*Work required*
Entries follow. Return each line that contains the word "element".

*Given information*
....
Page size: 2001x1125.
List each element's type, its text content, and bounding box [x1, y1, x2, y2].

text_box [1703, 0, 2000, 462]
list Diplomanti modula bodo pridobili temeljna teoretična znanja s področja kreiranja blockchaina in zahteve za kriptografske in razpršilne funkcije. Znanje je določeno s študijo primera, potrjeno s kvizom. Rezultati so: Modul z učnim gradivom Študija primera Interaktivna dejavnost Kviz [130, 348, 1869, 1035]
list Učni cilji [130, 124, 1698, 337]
....
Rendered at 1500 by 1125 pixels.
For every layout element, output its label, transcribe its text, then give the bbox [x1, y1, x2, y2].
....
*Result of this task*
List each element's type, its text content, and bounding box [x1, y1, x2, y2].
For every layout element, output its label, transcribe its text, then give the bbox [x1, y1, x2, y2].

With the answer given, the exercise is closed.